▶ **Data for processing**:
= = =

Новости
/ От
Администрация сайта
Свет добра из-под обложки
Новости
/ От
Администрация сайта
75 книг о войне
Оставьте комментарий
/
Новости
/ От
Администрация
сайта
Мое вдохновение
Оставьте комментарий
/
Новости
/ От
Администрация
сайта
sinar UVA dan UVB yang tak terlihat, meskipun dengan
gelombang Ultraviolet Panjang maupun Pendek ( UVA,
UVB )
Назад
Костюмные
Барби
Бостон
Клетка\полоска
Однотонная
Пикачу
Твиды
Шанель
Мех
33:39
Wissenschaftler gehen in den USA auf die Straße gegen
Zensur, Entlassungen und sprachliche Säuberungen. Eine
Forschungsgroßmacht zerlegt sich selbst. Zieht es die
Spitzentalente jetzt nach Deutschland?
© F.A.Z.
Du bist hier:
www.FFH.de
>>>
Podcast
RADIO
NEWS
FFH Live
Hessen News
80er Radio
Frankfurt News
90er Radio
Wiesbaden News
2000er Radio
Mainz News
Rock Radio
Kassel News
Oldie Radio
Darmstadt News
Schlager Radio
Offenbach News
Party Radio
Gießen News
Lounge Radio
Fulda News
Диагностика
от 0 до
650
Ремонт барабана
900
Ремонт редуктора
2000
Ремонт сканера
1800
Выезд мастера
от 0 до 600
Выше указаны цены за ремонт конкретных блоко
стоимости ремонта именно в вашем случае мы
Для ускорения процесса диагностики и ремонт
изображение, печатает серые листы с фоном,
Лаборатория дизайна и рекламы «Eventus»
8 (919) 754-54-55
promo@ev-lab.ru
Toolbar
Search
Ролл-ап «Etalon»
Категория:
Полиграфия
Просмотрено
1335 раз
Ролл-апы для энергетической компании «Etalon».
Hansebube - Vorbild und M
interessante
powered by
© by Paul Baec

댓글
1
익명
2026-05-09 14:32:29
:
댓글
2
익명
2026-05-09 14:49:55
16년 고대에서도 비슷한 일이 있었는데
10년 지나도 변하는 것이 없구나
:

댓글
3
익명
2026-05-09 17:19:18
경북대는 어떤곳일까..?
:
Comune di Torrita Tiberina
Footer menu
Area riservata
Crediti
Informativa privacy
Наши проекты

= = =

▶ **What is being asked**: Transcribe exactly the line containing "2026-05-09 14:49:55" and all remaining lines of the material, ending with the last one.

▶ **Written response**:
2026-05-09 14:49:55
16년 고대에서도 비슷한 일이 있었는데
10년 지나도 변하는 것이 없구나
:

댓글
3
익명
2026-05-09 17:19:18
경북대는 어떤곳일까..?
:
Comune di Torrita Tiberina
Footer menu
Area riservata
Crediti
Informativa privacy
Наши проекты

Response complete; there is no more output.